Mail ballot proposal draws controversy


HAMILTON, Mont. - The nation should know soon whether Montana's U.S. Rep. Ryan Zinke will be the new Secretary of Interior. But in Montana there is controversy over an expected special election to replace him.

A Senate committee voted 6-2 in support of a bill to allow a mail-only ballot. The Montana Association of Clerks and Recorders requested the bill.

But Montana's secretary of state and the Montana Republican chairman oppose it.

State GOP chairman Jeff Essman, of Billings, said passing the bill would give Democrats an advantage.

He said a mail-only ballot would give Democrats a long-term strategic advantage in controlling the legislature and statewide elected offices.

But Regina Plettenberg, the president of the Montana Association of Clerks and Recorders, disagrees.

Plettenberg said since no date has been set for a special election, elections administrators have been unable to secure any polling places.

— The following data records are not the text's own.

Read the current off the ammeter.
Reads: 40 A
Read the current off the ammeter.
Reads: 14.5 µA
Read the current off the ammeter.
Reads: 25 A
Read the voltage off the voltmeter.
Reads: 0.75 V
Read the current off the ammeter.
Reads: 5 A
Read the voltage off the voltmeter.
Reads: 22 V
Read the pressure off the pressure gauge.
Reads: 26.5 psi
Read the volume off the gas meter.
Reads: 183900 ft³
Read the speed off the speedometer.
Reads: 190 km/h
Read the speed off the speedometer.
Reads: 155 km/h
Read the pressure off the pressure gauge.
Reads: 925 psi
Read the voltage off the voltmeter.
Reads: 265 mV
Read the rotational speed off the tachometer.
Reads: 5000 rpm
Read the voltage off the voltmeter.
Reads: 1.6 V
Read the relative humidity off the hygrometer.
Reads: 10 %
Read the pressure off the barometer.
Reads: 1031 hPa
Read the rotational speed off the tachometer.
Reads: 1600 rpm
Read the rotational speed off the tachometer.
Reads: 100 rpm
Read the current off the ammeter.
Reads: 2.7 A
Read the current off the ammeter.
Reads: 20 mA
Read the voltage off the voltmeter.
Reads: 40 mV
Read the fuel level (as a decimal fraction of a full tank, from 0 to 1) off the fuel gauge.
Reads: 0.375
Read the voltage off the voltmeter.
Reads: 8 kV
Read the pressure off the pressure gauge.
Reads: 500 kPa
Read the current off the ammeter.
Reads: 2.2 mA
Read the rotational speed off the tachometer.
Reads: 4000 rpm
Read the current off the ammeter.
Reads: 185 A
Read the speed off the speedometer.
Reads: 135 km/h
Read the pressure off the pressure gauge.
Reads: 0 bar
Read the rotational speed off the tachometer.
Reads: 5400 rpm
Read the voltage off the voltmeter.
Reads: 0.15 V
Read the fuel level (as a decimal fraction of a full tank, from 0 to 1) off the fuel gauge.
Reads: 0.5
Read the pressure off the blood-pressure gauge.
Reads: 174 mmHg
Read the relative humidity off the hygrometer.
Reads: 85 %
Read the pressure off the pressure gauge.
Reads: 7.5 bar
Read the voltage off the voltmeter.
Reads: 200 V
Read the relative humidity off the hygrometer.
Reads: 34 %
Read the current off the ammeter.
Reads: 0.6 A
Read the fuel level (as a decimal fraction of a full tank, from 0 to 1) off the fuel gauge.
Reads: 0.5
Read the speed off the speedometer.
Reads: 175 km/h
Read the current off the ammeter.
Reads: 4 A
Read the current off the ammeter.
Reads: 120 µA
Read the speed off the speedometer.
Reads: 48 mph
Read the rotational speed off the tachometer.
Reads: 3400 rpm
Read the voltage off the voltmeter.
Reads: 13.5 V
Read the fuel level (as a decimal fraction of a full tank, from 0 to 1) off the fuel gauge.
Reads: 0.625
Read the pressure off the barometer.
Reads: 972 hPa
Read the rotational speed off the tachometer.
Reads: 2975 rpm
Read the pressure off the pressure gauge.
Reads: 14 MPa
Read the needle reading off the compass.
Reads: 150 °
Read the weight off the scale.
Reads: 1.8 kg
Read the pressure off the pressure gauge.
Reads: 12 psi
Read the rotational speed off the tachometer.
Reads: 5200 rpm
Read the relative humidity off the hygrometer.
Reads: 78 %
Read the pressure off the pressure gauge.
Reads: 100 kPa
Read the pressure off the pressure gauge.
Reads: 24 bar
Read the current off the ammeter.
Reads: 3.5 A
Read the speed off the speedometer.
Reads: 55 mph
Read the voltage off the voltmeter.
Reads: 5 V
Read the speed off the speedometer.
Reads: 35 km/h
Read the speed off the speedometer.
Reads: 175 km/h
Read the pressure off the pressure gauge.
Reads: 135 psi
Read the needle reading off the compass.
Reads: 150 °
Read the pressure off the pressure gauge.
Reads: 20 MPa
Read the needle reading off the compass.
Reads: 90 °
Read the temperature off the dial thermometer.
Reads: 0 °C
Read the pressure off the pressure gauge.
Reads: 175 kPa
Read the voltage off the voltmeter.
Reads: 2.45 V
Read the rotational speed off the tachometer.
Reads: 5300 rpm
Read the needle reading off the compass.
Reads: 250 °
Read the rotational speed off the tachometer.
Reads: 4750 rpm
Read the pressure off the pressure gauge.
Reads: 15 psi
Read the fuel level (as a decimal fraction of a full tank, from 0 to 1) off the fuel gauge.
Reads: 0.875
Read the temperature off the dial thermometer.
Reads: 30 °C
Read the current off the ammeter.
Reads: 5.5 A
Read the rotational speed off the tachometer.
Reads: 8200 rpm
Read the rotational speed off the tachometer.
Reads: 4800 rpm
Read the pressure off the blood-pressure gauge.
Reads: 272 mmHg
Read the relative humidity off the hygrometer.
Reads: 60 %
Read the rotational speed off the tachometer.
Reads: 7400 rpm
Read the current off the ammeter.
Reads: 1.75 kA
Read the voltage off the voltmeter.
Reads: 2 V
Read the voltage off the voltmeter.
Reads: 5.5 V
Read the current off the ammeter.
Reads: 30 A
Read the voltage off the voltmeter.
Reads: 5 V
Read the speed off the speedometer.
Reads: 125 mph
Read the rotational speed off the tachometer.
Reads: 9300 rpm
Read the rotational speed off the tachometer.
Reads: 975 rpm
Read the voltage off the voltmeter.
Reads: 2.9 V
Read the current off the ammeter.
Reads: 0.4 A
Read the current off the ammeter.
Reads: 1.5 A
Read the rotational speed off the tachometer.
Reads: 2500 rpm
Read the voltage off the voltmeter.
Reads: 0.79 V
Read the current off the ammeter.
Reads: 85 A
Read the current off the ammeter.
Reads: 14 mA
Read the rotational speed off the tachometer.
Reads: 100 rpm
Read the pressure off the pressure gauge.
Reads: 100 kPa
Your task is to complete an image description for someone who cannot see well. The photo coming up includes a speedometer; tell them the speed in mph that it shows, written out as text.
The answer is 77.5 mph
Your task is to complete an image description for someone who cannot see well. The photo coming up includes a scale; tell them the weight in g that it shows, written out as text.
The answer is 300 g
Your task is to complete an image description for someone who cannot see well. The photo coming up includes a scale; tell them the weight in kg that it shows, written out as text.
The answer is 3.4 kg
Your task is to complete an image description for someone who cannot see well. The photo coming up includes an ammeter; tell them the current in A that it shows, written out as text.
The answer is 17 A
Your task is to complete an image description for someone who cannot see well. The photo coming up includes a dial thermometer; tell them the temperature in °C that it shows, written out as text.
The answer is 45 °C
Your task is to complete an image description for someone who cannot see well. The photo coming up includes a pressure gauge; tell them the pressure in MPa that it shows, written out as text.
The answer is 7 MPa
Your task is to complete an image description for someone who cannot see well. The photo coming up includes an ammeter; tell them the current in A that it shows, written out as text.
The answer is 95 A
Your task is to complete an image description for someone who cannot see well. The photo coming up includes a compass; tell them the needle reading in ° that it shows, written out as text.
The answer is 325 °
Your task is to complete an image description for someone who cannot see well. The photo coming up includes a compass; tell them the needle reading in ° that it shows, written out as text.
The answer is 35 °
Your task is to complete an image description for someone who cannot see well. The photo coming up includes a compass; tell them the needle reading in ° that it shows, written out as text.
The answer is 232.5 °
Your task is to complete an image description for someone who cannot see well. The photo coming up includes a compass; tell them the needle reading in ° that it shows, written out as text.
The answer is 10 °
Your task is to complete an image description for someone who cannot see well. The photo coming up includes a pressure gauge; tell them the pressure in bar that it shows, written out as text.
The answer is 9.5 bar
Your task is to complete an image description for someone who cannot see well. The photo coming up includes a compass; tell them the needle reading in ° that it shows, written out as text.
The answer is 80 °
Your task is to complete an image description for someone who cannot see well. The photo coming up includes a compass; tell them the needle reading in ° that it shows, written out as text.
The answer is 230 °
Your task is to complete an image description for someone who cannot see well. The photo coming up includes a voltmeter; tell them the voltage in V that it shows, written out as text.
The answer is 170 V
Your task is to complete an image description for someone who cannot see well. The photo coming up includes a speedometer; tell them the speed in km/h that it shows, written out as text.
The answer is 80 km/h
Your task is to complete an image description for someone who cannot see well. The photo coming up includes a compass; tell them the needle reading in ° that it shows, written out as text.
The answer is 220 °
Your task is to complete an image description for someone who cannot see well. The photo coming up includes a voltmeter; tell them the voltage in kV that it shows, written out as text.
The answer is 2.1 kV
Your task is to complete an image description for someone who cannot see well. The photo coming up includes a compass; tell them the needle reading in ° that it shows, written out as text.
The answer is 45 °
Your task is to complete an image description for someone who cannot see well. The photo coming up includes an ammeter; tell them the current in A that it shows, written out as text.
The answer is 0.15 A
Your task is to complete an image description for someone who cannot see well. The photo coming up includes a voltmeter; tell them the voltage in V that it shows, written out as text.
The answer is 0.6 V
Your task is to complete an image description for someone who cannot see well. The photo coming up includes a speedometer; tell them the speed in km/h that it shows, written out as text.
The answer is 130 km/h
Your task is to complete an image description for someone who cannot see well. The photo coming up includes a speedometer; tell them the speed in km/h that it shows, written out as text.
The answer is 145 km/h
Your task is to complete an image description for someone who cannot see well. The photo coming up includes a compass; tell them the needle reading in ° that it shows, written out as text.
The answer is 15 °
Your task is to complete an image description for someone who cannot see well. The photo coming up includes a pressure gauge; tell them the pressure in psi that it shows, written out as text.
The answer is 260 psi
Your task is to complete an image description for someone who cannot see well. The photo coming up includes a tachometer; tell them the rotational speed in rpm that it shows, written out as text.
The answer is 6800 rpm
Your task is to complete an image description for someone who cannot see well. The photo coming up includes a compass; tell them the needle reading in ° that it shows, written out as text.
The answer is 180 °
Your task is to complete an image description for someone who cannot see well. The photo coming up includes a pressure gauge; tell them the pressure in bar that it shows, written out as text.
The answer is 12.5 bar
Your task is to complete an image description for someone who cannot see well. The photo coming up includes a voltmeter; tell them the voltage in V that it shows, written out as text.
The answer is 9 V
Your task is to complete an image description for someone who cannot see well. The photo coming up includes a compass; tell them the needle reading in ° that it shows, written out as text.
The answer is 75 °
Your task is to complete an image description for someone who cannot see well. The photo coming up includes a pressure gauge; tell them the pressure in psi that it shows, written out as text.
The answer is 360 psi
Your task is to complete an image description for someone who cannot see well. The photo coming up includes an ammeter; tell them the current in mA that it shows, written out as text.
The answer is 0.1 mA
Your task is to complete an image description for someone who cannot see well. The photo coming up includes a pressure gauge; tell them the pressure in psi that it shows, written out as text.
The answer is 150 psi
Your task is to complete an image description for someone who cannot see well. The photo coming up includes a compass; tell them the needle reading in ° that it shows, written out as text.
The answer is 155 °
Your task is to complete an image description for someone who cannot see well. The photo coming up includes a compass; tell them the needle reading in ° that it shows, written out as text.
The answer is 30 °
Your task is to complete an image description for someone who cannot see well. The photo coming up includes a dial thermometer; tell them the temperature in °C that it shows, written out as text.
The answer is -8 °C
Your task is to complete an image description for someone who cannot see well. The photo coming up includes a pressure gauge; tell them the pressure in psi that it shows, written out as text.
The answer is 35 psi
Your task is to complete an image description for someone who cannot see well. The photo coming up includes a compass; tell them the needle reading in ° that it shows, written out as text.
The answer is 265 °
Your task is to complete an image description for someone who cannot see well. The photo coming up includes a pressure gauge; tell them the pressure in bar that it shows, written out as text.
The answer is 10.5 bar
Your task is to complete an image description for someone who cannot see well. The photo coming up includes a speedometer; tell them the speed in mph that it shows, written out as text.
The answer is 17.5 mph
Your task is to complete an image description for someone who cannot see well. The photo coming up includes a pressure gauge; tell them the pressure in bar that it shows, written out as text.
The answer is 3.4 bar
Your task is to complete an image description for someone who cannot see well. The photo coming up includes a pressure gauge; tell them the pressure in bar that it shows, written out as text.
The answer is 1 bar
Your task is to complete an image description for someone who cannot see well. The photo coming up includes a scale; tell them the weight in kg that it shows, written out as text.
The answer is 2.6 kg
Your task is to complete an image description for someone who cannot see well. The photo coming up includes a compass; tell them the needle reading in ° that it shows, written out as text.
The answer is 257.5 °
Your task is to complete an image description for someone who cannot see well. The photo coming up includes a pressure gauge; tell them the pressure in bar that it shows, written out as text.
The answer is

She said mail-in ballots would save the state as much as $500,000.

"From a technical standpoint," she said, "it's going to make it much easier to run, and we will reach more voters."

To get perspective from Montana voters NBC spent time at a Hamilton restaurant. We talked to some Republicans who were eating lunch.

Merlin Hochstetler said he thinks a special election should be run at the polls.

"It's an important election," said Hochstetler. "I think as citizens we need to take the time to go down and cast our ballots and vote."

But Kip Zsupnik supports a mail-in election.

"It saves a lot of money," said Zsupnik. "It saves time for all of us."

Montana has had mail-in ballot elections for more than 25 years.